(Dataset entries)
Segment Open

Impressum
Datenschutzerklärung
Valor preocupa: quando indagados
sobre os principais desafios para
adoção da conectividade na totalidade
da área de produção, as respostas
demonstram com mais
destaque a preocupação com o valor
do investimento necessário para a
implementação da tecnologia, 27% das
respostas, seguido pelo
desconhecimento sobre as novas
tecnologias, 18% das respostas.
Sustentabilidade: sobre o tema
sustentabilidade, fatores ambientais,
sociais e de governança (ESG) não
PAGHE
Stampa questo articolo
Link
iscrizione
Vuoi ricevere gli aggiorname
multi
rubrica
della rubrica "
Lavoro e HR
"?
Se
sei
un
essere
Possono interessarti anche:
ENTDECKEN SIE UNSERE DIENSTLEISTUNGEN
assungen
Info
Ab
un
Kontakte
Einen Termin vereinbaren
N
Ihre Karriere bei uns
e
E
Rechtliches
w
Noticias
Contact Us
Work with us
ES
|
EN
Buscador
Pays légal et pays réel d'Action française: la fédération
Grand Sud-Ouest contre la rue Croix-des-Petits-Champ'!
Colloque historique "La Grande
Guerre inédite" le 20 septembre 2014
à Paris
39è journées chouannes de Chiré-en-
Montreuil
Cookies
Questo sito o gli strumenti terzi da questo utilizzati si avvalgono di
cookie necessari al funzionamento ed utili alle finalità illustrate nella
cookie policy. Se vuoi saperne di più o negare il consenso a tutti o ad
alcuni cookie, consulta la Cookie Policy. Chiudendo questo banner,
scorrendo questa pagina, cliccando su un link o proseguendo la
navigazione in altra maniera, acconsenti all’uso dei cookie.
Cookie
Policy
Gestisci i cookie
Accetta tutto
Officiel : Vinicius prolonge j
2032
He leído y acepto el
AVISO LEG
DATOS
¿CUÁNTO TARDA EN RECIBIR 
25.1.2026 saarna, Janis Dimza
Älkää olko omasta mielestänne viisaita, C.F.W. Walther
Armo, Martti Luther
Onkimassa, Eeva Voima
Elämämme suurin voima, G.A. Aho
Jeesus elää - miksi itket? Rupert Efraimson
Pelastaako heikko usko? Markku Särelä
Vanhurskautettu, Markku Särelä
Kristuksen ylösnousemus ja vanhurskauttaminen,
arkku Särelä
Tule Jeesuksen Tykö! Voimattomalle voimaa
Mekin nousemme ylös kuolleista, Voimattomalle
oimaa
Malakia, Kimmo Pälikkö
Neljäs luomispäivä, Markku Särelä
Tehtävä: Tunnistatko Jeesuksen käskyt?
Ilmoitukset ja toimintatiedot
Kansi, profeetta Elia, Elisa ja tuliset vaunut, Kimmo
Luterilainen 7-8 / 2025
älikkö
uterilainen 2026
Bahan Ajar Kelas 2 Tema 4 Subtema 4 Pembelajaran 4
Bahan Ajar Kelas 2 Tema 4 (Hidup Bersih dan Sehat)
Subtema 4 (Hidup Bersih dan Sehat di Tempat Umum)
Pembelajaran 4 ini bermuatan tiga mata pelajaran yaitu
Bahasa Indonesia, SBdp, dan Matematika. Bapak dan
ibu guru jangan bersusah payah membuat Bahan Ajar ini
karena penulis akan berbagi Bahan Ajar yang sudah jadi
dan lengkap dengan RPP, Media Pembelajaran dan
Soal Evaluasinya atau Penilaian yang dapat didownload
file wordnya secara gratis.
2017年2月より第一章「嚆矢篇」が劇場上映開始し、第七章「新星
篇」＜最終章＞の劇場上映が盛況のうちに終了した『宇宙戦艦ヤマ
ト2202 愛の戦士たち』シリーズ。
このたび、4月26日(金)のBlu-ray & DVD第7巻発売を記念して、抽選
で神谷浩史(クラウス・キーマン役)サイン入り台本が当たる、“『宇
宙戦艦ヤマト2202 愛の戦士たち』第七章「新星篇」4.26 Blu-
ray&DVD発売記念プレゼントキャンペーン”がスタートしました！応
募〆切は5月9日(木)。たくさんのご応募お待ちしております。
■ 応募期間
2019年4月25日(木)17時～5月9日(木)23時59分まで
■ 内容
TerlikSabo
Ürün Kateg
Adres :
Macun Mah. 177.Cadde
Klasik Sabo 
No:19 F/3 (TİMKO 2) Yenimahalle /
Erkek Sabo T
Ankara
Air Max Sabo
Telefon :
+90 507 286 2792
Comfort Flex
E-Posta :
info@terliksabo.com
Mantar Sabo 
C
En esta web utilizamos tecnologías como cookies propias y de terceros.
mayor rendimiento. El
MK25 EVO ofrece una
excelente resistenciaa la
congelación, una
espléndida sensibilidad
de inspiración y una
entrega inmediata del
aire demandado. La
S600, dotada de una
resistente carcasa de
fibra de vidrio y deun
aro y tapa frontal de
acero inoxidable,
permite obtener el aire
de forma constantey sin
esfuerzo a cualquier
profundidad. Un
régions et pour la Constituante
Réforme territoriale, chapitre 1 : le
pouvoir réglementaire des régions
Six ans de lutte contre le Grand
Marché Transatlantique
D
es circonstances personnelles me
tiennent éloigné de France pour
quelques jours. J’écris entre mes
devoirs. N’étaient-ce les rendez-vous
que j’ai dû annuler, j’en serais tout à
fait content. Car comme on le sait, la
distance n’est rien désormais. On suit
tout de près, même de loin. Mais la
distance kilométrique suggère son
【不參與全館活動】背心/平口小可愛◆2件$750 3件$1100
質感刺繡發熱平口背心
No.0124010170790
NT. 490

Segment Closed

◆ Problem details ◆
Rewrite every item with "Buscador" replaced by "Búsqueda", keeping everything else the same.

◆ Response below ◆
Impressum
Datenschutzerklärung
Valor preocupa: quando indagados
sobre os principais desafios para
adoção da conectividade na totalidade
da área de produção, as respostas
demonstram com mais
destaque a preocupação com o valor
do investimento necessário para a
implementação da tecnologia, 27% das
respostas, seguido pelo
desconhecimento sobre as novas
tecnologias, 18% das respostas.
Sustentabilidade: sobre o tema
sustentabilidade, fatores ambientais,
sociais e de governança (ESG) não
PAGHE
Stampa questo articolo
Link
iscrizione
Vuoi ricevere gli aggiorname
multi
rubrica
della rubrica "
Lavoro e HR
"?
Se
sei
un
essere
Possono interessarti anche:
ENTDECKEN SIE UNSERE DIENSTLEISTUNGEN
assungen
Info
Ab
un
Kontakte
Einen Termin vereinbaren
N
Ihre Karriere bei uns
e
E
Rechtliches
w
Noticias
Contact Us
Work with us
ES
|
EN
Búsqueda
Pays légal et pays réel d'Action française: la fédération
Grand Sud-Ouest contre la rue Croix-des-Petits-Champ'!
Colloque historique "La Grande
Guerre inédite" le 20 septembre 2014
à Paris
39è journées chouannes de Chiré-en-
Montreuil
Cookies
Questo sito o gli strumenti terzi da questo utilizzati si avvalgono di
cookie necessari al funzionamento ed utili alle finalità illustrate nella
cookie policy. Se vuoi saperne di più o negare il consenso a tutti o ad
alcuni cookie, consulta la Cookie Policy. Chiudendo questo banner,
scorrendo questa pagina, cliccando su un link o proseguendo la
navigazione in altra maniera, acconsenti all’uso dei cookie.
Cookie
Policy
Gestisci i cookie
Accetta tutto
Officiel : Vinicius prolonge j
2032
He leído y acepto el
AVISO LEG
DATOS
¿CUÁNTO TARDA EN RECIBIR 
25.1.2026 saarna, Janis Dimza
Älkää olko omasta mielestänne viisaita, C.F.W. Walther
Armo, Martti Luther
Onkimassa, Eeva Voima
Elämämme suurin voima, G.A. Aho
Jeesus elää - miksi itket? Rupert Efraimson
Pelastaako heikko usko? Markku Särelä
Vanhurskautettu, Markku Särelä
Kristuksen ylösnousemus ja vanhurskauttaminen,
arkku Särelä
Tule Jeesuksen Tykö! Voimattomalle voimaa
Mekin nousemme ylös kuolleista, Voimattomalle
oimaa
Malakia, Kimmo Pälikkö
Neljäs luomispäivä, Markku Särelä
Tehtävä: Tunnistatko Jeesuksen käskyt?
Ilmoitukset ja toimintatiedot
Kansi, profeetta Elia, Elisa ja tuliset vaunut, Kimmo
Luterilainen 7-8 / 2025
älikkö
uterilainen 2026
Bahan Ajar Kelas 2 Tema 4 Subtema 4 Pembelajaran 4
Bahan Ajar Kelas 2 Tema 4 (Hidup Bersih dan Sehat)
Subtema 4 (Hidup Bersih dan Sehat di Tempat Umum)
Pembelajaran 4 ini bermuatan tiga mata pelajaran yaitu
Bahasa Indonesia, SBdp, dan Matematika. Bapak dan
ibu guru jangan bersusah payah membuat Bahan Ajar ini
karena penulis akan berbagi Bahan Ajar yang sudah jadi
dan lengkap dengan RPP, Media Pembelajaran dan
Soal Evaluasinya atau Penilaian yang dapat didownload
file wordnya secara gratis.
2017年2月より第一章「嚆矢篇」が劇場上映開始し、第七章「新星
篇」＜最終章＞の劇場上映が盛況のうちに終了した『宇宙戦艦ヤマ
ト2202 愛の戦士たち』シリーズ。
このたび、4月26日(金)のBlu-ray & DVD第7巻発売を記念して、抽選
で神谷浩史(クラウス・キーマン役)サイン入り台本が当たる、“『宇
宙戦艦ヤマト2202 愛の戦士たち』第七章「新星篇」4.26 Blu-
ray&DVD発売記念プレゼントキャンペーン”がスタートしました！応
募〆切は5月9日(木)。たくさんのご応募お待ちしております。
■ 応募期間
2019年4月25日(木)17時～5月9日(木)23時59分まで
■ 内容
TerlikSabo
Ürün Kateg
Adres :
Macun Mah. 177.Cadde
Klasik Sabo 
No:19 F/3 (TİMKO 2) Yenimahalle /
Erkek Sabo T
Ankara
Air Max Sabo
Telefon :
+90 507 286 2792
Comfort Flex
E-Posta :
info@terliksabo.com
Mantar Sabo 
C
En esta web utilizamos tecnologías como cookies propias y de terceros.
mayor rendimiento. El
MK25 EVO ofrece una
excelente resistenciaa la
congelación, una
espléndida sensibilidad
de inspiración y una
entrega inmediata del
aire demandado. La
S600, dotada de una
resistente carcasa de
fibra de vidrio y deun
aro y tapa frontal de
acero inoxidable,
permite obtener el aire
de forma constantey sin
esfuerzo a cualquier
profundidad. Un
régions et pour la Constituante
Réforme territoriale, chapitre 1 : le
pouvoir réglementaire des régions
Six ans de lutte contre le Grand
Marché Transatlantique
D
es circonstances personnelles me
tiennent éloigné de France pour
quelques jours. J’écris entre mes
devoirs. N’étaient-ce les rendez-vous
que j’ai dû annuler, j’en serais tout à
fait content. Car comme on le sait, la
distance n’est rien désormais. On suit
tout de près, même de loin. Mais la
distance kilométrique suggère son
【不參與全館活動】背心/平口小可愛◆2件$750 3件$1100
質感刺繡發熱平口背心
No.0124010170790
NT. 490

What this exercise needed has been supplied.